- _Short problem 1_:
In the kitchen renovation excerpt below, how much did the tile backsplash cost?
- _Short problem 2_:
Continue the kitchen renovation account below, starting right after its final sentence.

- _Excerpt provided_:
## start

Now that the bulk of the renovation was complete I got to dive into the fun stuff…accessorizing and decorating!! During my demo I ripped out a cabinet, in place of that cabinet I knew I wanted a sconce with open shelving. I added this sconce the easy breezy beautiful way. No electrical work whatsoever. I got this magic light trick idea from @nestingwithgrace on Instagram. It’s the best!! These sconces were cheap off of Amazon, then I added two open shelves underneath. Click here for links to everything, including these sconces.
Next on March 9th I completed my tile backsplash. Tiling was another first for me. After already having a tile saw for my brick accent wall, I had some practice. I went with a classic subway tile and this took me 2 days to complete. Click here for my full tutorial/blog post on how to tile on your own! I spent only $152.22 to tile my backsplash. Imagine how much a contractor would charge… Here is how the backsplash turned out!
Then I had an entire corner of my kitchen that felt like wasted space. I wanted something practical and that wasn’t going to just to fill space, but that I would use!! I looked for islands and tables but I either didn’t like any of the choices, or they were way out of my budget. I had the crazy idea to just make one instead. I had never made a piece of furniture before. I stumbled across Ana White’s site where she has tons of free furniture plans. I used one of her plans and customized it a bit to fit my space. I made a counter height table/island, with a removable bottom shelf. It will be placed pushed up against the wall for every day use and have the shelf underneath for extra storage. It can be pulled out from against the wall into the center of the kitchen for seating if guests are over. This was such a fun piece to make (until I spent 4hrs sanding it, that wasn’t fun). I love this table. The fact that I made it, makes it even more special! I spent $177.15 on lumber for this table. I had to buy a keg jig and some other supplies, so overall this table/island cost me $309.12.
The final missing piece to my kitchen reno were new appliance. I contemplated between silver stainless steel and black stainless steel. With all of the black accents in my kitchen I decided on black. I splurged quite a bit on the appliances (thank you to those handy stimulus checks ya knowww). I spent $779.41 (with tax) on my stove. It actually was delivered to me slightly damaged (but not too badly that was worth returning in my opinion but home depot was nice enough to reimburse me $150. Then I sold my old stove for $250. This stove took like 2 months to be delivered, it was long wait. Here is a picture from April 1st.

## end

- _Dataset content_:

## start

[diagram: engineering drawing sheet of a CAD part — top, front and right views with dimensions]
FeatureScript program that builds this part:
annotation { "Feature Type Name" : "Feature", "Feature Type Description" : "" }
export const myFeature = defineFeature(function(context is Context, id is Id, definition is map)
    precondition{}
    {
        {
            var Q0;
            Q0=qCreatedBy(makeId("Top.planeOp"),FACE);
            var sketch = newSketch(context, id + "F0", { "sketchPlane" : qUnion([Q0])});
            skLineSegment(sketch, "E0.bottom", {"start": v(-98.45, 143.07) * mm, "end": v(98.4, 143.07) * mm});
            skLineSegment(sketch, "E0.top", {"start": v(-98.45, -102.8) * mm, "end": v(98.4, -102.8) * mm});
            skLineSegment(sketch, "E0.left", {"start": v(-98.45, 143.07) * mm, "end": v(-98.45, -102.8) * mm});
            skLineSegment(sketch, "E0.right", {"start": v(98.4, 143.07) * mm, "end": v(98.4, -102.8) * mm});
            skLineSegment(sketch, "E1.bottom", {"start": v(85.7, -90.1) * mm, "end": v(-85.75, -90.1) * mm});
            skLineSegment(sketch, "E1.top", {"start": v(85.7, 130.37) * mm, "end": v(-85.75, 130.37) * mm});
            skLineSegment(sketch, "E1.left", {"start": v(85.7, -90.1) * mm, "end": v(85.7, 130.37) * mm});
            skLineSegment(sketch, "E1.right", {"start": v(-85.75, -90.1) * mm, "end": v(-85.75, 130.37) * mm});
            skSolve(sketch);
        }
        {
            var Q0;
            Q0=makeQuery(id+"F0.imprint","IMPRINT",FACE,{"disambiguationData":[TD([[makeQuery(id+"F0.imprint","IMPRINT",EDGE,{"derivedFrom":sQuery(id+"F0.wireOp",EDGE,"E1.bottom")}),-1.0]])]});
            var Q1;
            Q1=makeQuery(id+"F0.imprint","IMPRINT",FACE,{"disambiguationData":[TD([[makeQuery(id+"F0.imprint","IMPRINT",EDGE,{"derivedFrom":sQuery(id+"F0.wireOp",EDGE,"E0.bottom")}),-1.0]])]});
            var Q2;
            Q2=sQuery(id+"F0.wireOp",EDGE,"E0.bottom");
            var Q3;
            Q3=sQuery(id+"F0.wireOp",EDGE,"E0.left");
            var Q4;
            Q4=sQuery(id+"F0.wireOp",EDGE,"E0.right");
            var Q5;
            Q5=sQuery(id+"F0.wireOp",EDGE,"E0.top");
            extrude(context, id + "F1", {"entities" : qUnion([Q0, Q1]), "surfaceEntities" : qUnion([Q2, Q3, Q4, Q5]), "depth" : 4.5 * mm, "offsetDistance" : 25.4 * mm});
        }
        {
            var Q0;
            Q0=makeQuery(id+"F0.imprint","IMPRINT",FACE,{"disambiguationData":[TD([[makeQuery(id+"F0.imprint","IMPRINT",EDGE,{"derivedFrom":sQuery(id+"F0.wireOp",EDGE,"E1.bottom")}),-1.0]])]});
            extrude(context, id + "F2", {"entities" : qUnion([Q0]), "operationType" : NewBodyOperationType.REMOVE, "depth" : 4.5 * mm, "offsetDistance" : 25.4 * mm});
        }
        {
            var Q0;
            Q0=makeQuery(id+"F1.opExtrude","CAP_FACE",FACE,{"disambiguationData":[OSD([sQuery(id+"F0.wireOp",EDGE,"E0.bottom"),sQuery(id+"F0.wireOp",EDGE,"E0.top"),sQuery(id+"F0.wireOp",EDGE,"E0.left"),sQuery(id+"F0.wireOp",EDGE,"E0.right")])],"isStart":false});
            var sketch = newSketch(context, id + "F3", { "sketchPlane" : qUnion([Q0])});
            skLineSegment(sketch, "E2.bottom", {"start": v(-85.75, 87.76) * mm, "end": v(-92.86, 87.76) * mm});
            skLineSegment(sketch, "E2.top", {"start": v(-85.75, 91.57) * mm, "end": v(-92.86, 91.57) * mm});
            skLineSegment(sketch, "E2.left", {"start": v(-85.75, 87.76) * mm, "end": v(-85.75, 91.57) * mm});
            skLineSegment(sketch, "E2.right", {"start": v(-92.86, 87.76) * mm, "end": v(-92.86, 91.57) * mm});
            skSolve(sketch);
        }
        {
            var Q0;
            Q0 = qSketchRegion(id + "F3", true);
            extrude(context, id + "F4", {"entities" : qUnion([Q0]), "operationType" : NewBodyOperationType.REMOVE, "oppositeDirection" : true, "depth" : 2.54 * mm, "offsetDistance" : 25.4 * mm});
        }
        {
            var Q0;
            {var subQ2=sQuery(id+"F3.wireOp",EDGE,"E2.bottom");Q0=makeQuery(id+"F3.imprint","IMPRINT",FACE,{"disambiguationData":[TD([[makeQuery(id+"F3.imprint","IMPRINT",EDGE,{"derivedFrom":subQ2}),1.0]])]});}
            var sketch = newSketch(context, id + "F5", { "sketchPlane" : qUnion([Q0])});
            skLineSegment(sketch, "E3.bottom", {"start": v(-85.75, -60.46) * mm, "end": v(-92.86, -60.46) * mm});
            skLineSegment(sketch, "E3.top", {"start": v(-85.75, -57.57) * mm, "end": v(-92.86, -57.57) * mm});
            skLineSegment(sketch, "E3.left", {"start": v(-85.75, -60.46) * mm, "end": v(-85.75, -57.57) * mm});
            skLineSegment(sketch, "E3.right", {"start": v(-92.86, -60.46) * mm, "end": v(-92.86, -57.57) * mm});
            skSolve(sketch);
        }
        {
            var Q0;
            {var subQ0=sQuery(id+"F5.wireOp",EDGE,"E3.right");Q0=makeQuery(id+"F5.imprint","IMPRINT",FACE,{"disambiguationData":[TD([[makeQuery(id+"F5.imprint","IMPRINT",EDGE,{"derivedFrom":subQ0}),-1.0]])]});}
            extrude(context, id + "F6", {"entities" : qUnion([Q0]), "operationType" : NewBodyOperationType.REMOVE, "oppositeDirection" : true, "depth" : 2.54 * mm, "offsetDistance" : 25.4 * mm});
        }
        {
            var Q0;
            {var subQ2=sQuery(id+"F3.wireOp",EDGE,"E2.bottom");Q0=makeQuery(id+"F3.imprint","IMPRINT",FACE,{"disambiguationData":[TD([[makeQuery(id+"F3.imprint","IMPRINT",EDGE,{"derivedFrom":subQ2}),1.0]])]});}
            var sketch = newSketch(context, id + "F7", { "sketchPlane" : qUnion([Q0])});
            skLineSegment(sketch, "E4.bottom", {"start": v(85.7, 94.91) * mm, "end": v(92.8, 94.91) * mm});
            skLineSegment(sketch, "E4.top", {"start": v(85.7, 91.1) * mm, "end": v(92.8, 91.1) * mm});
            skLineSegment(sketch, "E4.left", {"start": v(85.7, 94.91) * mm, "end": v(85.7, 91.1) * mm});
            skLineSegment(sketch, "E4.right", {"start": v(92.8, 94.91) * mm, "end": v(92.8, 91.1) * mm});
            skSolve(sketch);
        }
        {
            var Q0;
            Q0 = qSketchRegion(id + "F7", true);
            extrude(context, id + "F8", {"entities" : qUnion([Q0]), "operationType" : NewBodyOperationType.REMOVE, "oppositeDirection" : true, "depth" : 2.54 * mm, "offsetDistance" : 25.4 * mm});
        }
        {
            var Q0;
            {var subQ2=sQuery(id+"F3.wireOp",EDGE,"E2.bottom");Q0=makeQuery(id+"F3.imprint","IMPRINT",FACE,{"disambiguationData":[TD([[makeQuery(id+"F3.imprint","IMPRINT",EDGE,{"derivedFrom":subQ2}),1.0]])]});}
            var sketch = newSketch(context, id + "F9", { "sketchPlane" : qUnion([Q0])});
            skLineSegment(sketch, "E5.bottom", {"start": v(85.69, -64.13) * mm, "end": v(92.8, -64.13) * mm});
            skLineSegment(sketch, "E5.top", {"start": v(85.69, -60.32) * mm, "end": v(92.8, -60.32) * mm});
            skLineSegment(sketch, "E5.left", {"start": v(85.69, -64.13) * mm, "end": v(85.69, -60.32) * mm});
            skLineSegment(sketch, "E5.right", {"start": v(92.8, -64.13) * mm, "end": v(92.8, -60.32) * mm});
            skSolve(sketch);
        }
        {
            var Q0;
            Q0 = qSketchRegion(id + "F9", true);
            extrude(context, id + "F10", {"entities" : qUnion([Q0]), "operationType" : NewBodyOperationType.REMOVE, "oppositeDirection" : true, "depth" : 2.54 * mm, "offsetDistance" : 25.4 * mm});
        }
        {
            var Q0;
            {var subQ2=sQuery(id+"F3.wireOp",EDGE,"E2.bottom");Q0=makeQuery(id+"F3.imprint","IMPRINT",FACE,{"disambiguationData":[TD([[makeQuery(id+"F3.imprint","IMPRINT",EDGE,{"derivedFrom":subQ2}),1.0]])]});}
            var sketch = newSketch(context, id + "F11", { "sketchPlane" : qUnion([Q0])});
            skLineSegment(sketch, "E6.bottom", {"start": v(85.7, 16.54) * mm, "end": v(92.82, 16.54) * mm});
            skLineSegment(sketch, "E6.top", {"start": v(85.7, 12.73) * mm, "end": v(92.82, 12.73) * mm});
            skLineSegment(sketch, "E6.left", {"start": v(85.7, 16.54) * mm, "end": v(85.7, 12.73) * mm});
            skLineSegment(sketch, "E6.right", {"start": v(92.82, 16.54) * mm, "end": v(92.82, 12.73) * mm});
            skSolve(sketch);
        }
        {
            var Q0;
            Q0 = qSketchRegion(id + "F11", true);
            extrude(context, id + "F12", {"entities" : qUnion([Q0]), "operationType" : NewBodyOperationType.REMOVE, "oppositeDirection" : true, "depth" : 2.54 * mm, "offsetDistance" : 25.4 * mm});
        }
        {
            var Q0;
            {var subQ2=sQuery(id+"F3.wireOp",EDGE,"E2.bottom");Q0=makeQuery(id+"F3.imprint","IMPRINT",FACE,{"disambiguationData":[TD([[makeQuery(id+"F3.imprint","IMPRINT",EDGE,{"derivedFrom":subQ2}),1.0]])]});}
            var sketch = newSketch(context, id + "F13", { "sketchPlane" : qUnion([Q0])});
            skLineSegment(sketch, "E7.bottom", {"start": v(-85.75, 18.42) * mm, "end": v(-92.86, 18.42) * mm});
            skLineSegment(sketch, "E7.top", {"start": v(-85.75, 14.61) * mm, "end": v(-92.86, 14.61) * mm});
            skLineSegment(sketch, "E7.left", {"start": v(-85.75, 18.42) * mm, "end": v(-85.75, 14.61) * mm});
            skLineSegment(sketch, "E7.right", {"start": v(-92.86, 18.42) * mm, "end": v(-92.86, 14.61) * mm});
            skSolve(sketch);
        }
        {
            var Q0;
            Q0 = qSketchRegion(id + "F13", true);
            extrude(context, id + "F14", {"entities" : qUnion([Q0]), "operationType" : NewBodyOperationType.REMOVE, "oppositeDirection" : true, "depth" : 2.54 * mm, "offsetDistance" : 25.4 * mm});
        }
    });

## end

- _Expected output 1_:
$152.22

- _Expected output 2_:
Sadly my fridge is still on backorder, and wont be arriving for another two months. I am so excited for it come! I have never had a fridge with a water dispenser in my life! It’s the little things, ya know! I spent $2,500.79 on this fridge. Sometimes you’ve gotta just treat yo self. Once the fridge arrives, this kitchen will officially be complete.
Cabinets = $427.42
Countertops = $270.77
Skim Coating = $57.11
Sink = $553.38
Floor = $579.44
Ceiling = $283.86
Pendant lights and install = $199.31
Upper cabinet storage = $77.65
Window Trim = $33.13
Brick Accent Wall = $659.41
Shiplap walls = $170.07
4 Sconces and open shelves = $323.75
Tile = $152.22
Door chime = $16.48
Electrical switches and plate covers = $48.50
Paint and brushes = $43.16
Table = $309.12
Total before appliances = $4,204.74 (including tax)
Stove = $779.41
Fridge = $2,500.79
Total after appliances = $7,484.94 (including tax)
Links to every thing can be found here !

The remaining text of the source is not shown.